2. The payment processing industry is intensely competitive in India
The payment processing industry is very competitive. We are facing competition from new players that are offering services below cost price to increase their market share. They are backed by significantly large investors providing strong financial support, despite these players burning heavy cash. Accordingly, these competitors may be able to offer more attractive fees to our current and prospective clients that we are not able to provide. Competition could result in a loss of existing clients, and greater difficulty attracting new clients. Furthermore, if competition causes us to reduce the fees we charge in order to attract or retain clients, there is no assurance we can successfully control our costs in order to maintain our profit margins. One or more of these factors could have a material adverse effect on our business, financial condition and results of operations.
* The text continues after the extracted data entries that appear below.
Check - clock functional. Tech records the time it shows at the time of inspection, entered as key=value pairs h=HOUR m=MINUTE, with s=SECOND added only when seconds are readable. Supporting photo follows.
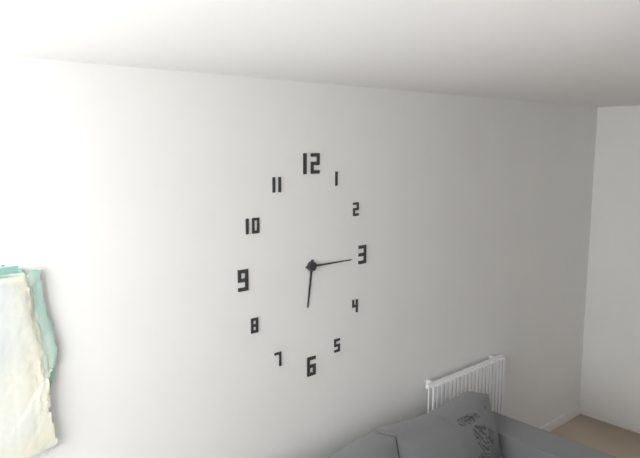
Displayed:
h=6 m=15
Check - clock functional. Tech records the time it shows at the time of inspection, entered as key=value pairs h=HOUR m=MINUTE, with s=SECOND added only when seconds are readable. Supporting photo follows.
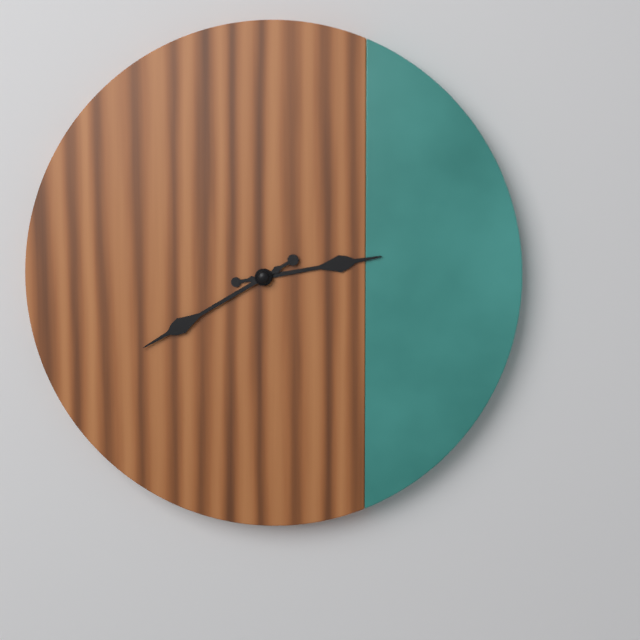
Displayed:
h=2 m=40
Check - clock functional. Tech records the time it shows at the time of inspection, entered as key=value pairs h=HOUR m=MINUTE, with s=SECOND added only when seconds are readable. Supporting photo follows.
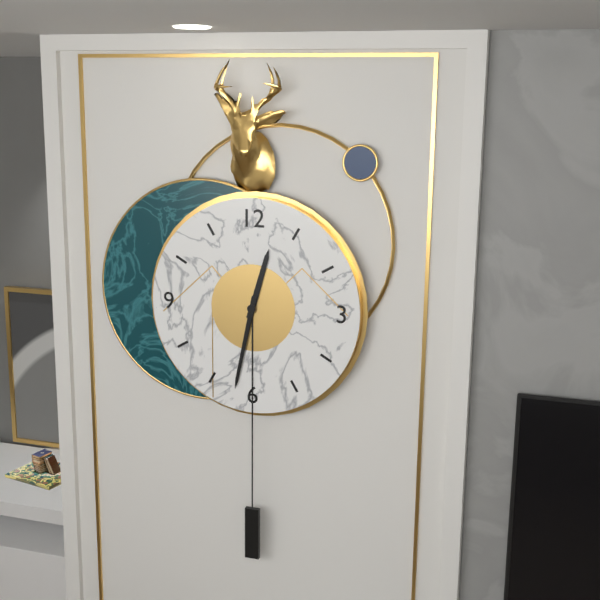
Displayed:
h=12 m=32
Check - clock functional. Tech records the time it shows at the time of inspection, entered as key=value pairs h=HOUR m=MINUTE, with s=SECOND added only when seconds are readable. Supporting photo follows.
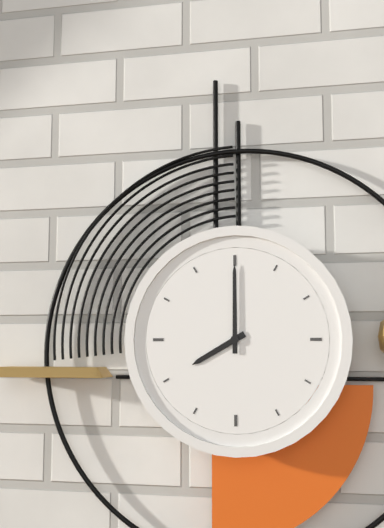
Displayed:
h=8 m=0
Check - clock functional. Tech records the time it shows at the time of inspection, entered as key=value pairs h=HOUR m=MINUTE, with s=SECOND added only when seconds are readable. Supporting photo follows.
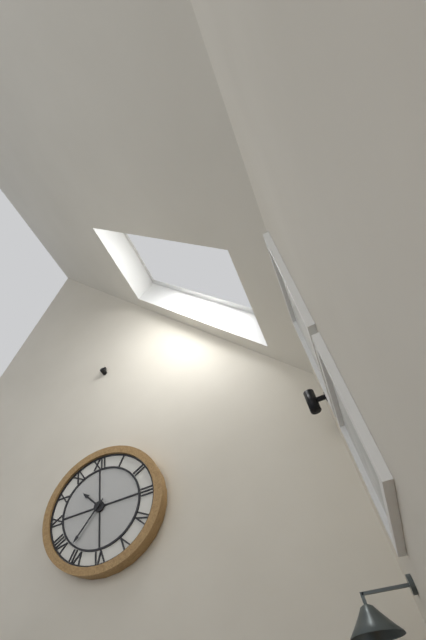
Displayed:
h=10 m=37
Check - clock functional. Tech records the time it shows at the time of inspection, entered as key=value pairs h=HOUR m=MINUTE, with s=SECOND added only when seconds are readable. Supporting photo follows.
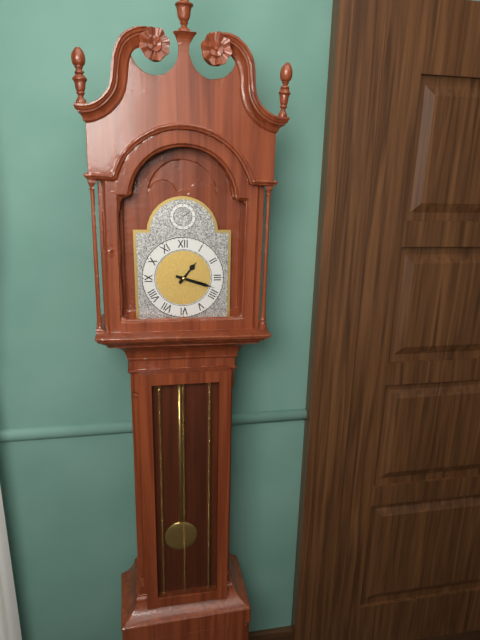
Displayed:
h=1 m=18
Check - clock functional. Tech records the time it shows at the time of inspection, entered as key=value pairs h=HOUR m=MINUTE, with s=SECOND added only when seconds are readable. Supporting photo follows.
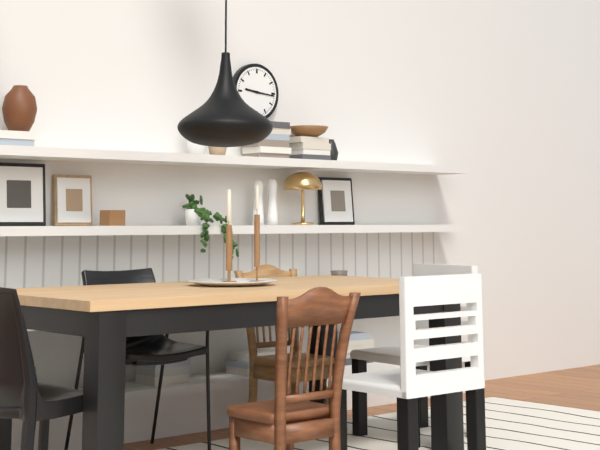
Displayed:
h=9 m=16
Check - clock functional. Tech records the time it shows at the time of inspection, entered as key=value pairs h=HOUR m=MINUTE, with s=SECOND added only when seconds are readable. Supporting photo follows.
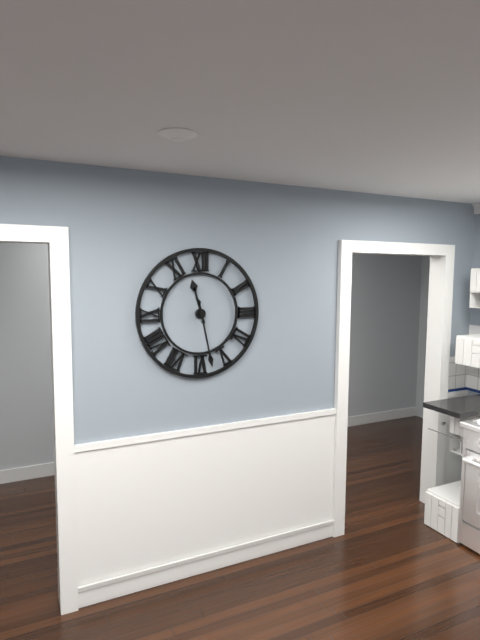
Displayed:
h=11 m=28
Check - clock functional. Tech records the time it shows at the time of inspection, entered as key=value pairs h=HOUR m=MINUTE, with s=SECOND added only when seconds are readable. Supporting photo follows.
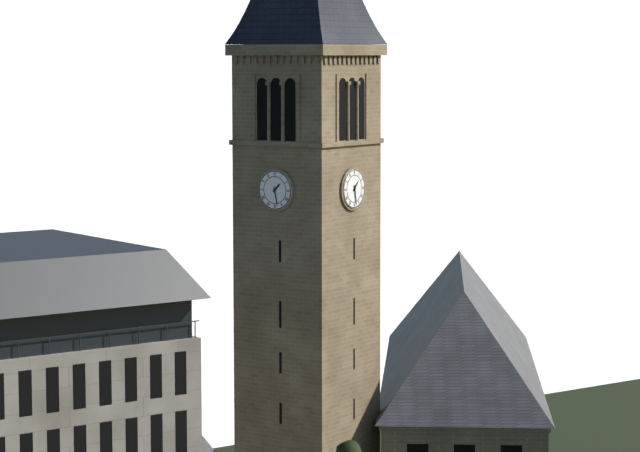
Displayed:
h=1 m=28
3. Our financial performance may experience high degree of fluctuations and we may also experience decelerated growth rates
Our revenue growth may not be sustainable, and our percentage growth rates may decrease. Our revenue and operating profit growth depends on the continued growth of demand for the web services offered by us and our services offered through our agent network. Our business is also affected by general economic and business conditions in India and in the regions we operate. It is impacted by the macro factors prevailing globally as well. A softening of demand, whether caused by changes in customer preferences or a weakening of the India or global economies, may result in decreased revenue and growth.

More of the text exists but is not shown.